Colin Dewey (Assistant Professor, California State University Maritime Academy) will introduce the “Cal Maritime Ocean Initiative,” an interdisciplinary campus-based research group that connects students and faculty with environmental activists and citizen-science projects in the Bay Area.
Victoria Papa (Assistant Professor, Massachusetts College of Liberal Arts) will discuss a course that examines the intersection of trauma and pedagogy through a particular case study: a community partnership and service-learning writing course, developed in the aftermath of the Boston Marathon bombing.
Jennie Lightweis-Goff (Lecturer, University of Mississippi) will speak to the challenges and compromises of teaching in maximum security prisons in New Orleans and in Mississippi.
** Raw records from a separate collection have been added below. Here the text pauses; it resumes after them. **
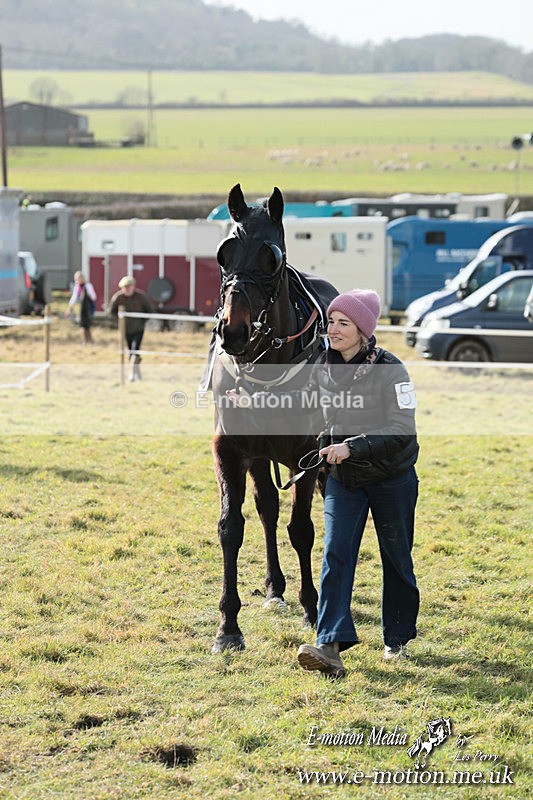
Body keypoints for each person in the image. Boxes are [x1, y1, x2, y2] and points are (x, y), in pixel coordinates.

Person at [229, 289, 420, 677]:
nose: (332, 329)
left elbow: (402, 430)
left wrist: (352, 447)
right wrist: (255, 404)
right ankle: (329, 644)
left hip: (391, 478)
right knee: (335, 555)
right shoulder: (321, 366)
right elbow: (294, 400)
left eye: (342, 323)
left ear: (363, 330)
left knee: (396, 559)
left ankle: (396, 639)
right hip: (344, 481)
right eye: (331, 321)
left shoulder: (393, 369)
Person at [109, 276, 153, 381]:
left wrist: (141, 321)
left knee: (135, 349)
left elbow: (150, 311)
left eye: (128, 287)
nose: (127, 289)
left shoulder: (141, 297)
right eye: (124, 287)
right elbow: (111, 312)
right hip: (125, 330)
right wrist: (119, 321)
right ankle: (137, 373)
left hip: (138, 329)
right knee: (130, 352)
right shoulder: (118, 298)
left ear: (133, 286)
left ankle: (132, 374)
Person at [65, 271, 97, 344]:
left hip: (89, 307)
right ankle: (85, 340)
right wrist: (69, 309)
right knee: (82, 324)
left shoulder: (88, 286)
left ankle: (90, 339)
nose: (78, 280)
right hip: (81, 307)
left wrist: (88, 294)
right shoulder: (77, 288)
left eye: (80, 278)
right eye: (76, 279)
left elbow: (94, 297)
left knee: (87, 324)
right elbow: (73, 298)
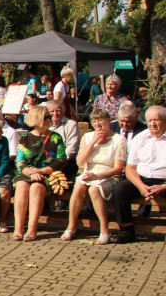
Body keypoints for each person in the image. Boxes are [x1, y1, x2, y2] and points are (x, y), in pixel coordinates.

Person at [61, 109, 127, 244]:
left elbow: (118, 168)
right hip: (89, 172)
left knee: (94, 189)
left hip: (108, 174)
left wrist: (97, 176)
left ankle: (104, 230)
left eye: (101, 120)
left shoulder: (119, 139)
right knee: (78, 187)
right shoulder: (88, 137)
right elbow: (80, 162)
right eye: (94, 121)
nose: (98, 124)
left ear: (109, 122)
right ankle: (71, 226)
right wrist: (93, 143)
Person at [111, 105, 166, 244]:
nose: (152, 124)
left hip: (164, 181)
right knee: (120, 190)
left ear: (164, 120)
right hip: (143, 179)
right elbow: (130, 168)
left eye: (156, 120)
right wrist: (141, 186)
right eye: (149, 120)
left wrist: (164, 187)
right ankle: (127, 230)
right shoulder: (140, 138)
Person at [12, 105, 67, 241]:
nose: (50, 119)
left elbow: (61, 160)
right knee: (21, 186)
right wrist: (30, 172)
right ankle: (18, 227)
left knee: (36, 187)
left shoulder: (56, 138)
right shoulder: (25, 138)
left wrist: (41, 171)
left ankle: (32, 228)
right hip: (27, 172)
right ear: (37, 119)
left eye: (49, 117)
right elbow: (19, 161)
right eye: (46, 117)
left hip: (48, 173)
These presentations will be followed by a response by Armanda Lewis (Director of the Office of Educational Technology, New York University), who will contextualize these presentations from an administrative perspective. She will speak to the different levels of departmental and institutional support that help encourage and position public scholars: individual interdisciplinary thinking, departmental focus on project-based learning, and institutional partnerships shaped by clear, multi-layered incentives.
Meredith Farmer (Assistant Teaching Professor, Wake Forest University) will preside and direct the subsequent discussion.
This panel is sponsored by the Committee on the Status of Graduate Student in the Profession.